Variable name Description
FILENAME The current input file name, if there are multiple files, only the first one. If input is from standard input, an empty string
$ The contents of the current record
$N n Represents the field number, and the maximum is the value of the NF variable
Fs The field delimiter, represented by a regular expression, and the default is "" Space
Rs Enter the record delimiter by default "\ n", which is one row for a record
Nf Number of current record fields
Nr Number of records that have been read
FNR The number of records in the current input file, please note that it differs from NR
OFS Output field separator, default to "" Space
ORS Output record separator, default to \ n

Introduction to Awk Guide
A concise tutorial on awk
User Guide

Vim Big Adventure

Contact Us

The content source of this page is from Internet, which doesn't represent Alibaba Cloud's opinion; products and services mentioned on that page don't have any relationship with Alibaba Cloud. If the content of the page makes you feel confusing, please write us an email, we will handle the problem within 5 days after receiving your email.

If you find any instances of plagiarism from the community, please send an email to: info-contact@alibabacloud.com and provide relevant evidence.

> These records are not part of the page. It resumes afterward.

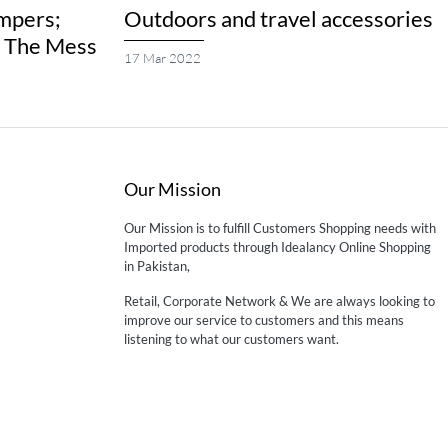
mpers;
Outdoors and travel accessories
g The Mess
17 Mar 2022
Our Mission
Our Mission is to fulfill Customers Shopping needs with
Imported products through Idealancy Online Shopping
in Pakistan,
Retail, Corporate Network & We are always looking to
improve our service to customers and this means
listening to what our customers want.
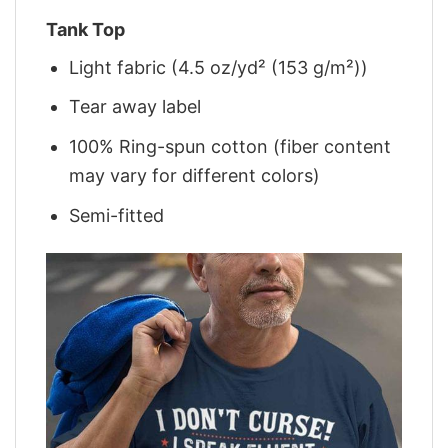
Tank Top
Light fabric (4.5 oz/yd² (153 g/m²))
Tear away label
100% Ring-spun cotton (fiber content
may vary for different colors)
Semi-fitted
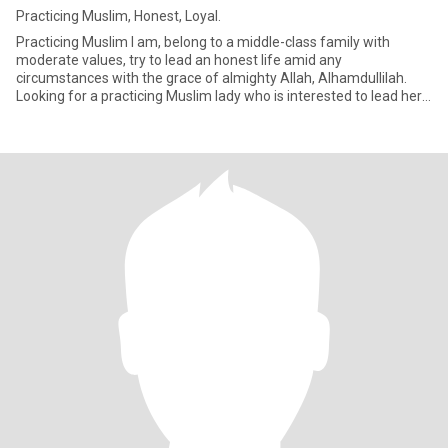
Practicing Muslim, Honest, Loyal.
Practicing Muslim I am, belong to a middle-class family with
moderate values, try to lead an honest life amid any
circumstances with the grace of almighty Allah, Alhamdullilah.
Looking for a practicing Muslim lady who is interested to lead her
life a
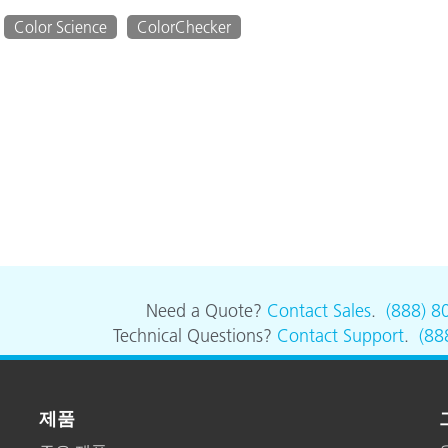
Color Science
ColorChecker
Need a Quote?
Contact Sales
.
(888) 8
Technical Questions?
Contact Support
.
(88
제품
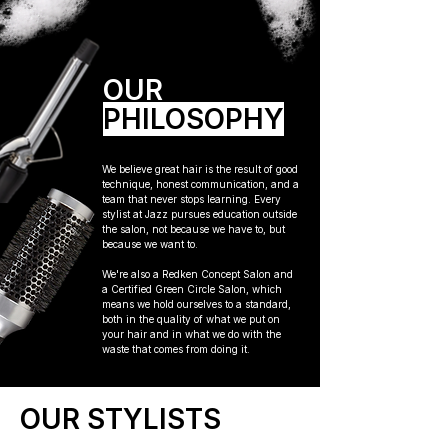
OUR
PHILOSOPHY
We believe great hair is the result of good
technique, honest communication, and a
team that never stops learning. Every
stylist at Jazz pursues education outside
the salon, not because we have to, but
because we want to.
We're also a Redken Concept Salon and
a Certified Green Circle Salon, which
means we hold ourselves to a standard,
both in the quality of what we put on
your hair and in what we do with the
waste that comes from doing it.
OUR STYLISTS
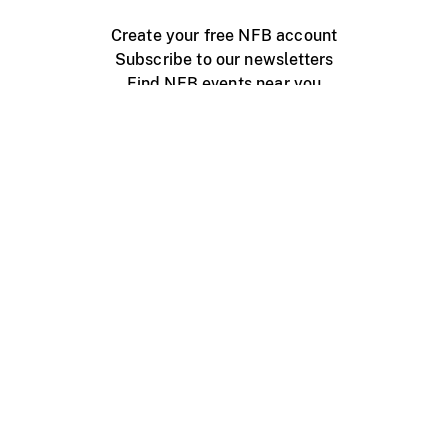
Create your free NFB account
Subscribe to our newsletters
Find NFB events near you
Create with the NFB
Organize a public screening
About
Help Centre
Contact us
Media
Jobs
NFB.ca
Production
Distribution
Education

A staff member will contact you within 5 working days.

A Free Trial That Lets You Build Big!

Start building with 50+ products and up to 12 months usage for Elastic Compute Service

  • Sales Support

    1 on 1 presale consultation

  • After-Sales Support

    24/7 Technical Support 6 Free Tickets per Quarter Faster Response

  • Alibaba Cloud offers highly flexible support services tailored to meet your exact needs.